Am 20.04.24 um 22:25 schrieb Stefan Weil:
Am 16.04.24 um 14:17 schrieb Stefan Weil:
Am 16.04.24 um 14:10 schrieb Peter Maydell:
The cross-i686-tci job is flaky again, with persistent intermittent
failures due to jobs timing out.
[...]
Some of these timeouts are very high -- no test should be taking
10 minutes, even given TCI and a slowish CI runner -- which suggests
to me that there's some kind of intermittent deadlock going on.

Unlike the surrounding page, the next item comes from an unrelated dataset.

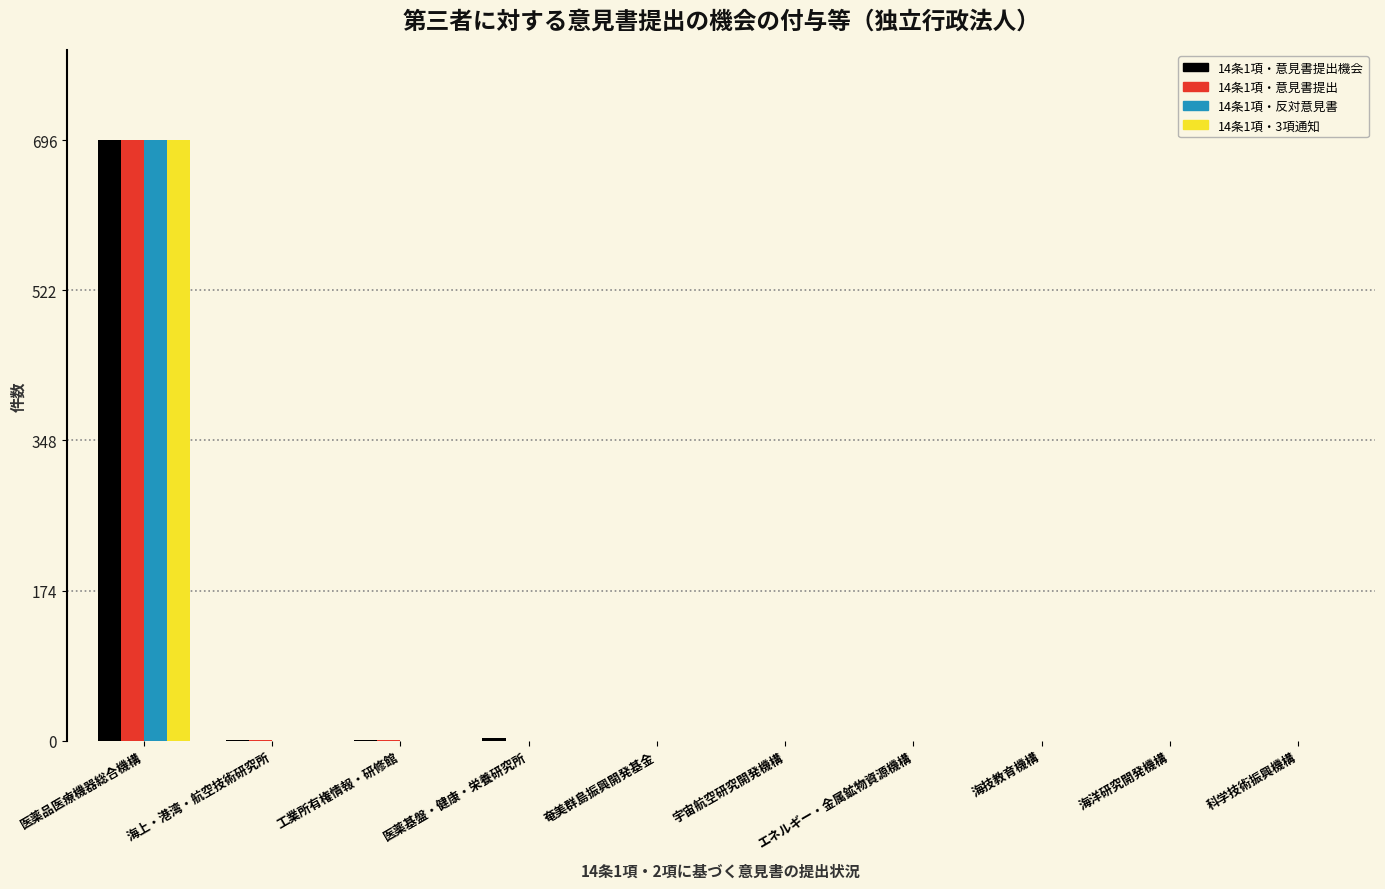

What is the greatest value displayed?

696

Can somebody who cares about TCI investigate, please, and track
down whatever this is?
I'll have a look.
Short summary:
The "persistent intermittent failures due to jobs timing out" are not
related to TCI: they also occur if the same tests are run with the
normal TCG. I suggest that the CI tests should run single threaded.
Hi Paolo,
I need help from someone who knows the CI and the build and test
framework better.
Peter reported intermittent timeouts for the cross-i686-tci job, causing
it to fail. I can reproduce such timeouts locally, but noticed that they
are not limited to TCI. The GitLab CI also shows other examples, such as
this job:
https://gitlab.com/qemu-project/qemu/-/jobs/6700955287
I think the timeouts are caused by running too many parallel processes
during testing.
The CI uses parallel builds:
make -j$(expr $(nproc) + 1) all check-build $MAKE_CHECK_ARGS
It looks like `nproc` returns 8, and make runs with 9 threads.
`meson test` uses the same value to run 9 test processes in parallel:
/builds/qemu-project/qemu/build/pyvenv/bin/meson test --no-rebuild -t 1
--num-processes 9 --print-errorlogs
Since the host can only handle 8 parallel threads, 9 threads might
already cause some tests to run non-deterministically.
But if some of the individual tests also use multithreading (according
to my tests they do so with at least 3 or 4 threads), things get even
worse. Then there are up to 4 * 9 = 36 threads competing to run on the
available 8 cores.
In this scenario timeouts are expected and can occur randomly.
In my tests setting --num-processes to a lower value not only avoided
timeouts but also reduced the processing overhead without increasing the
runtime.
Could we run all tests with `--num-processes 1`?
Thanks,
Stefan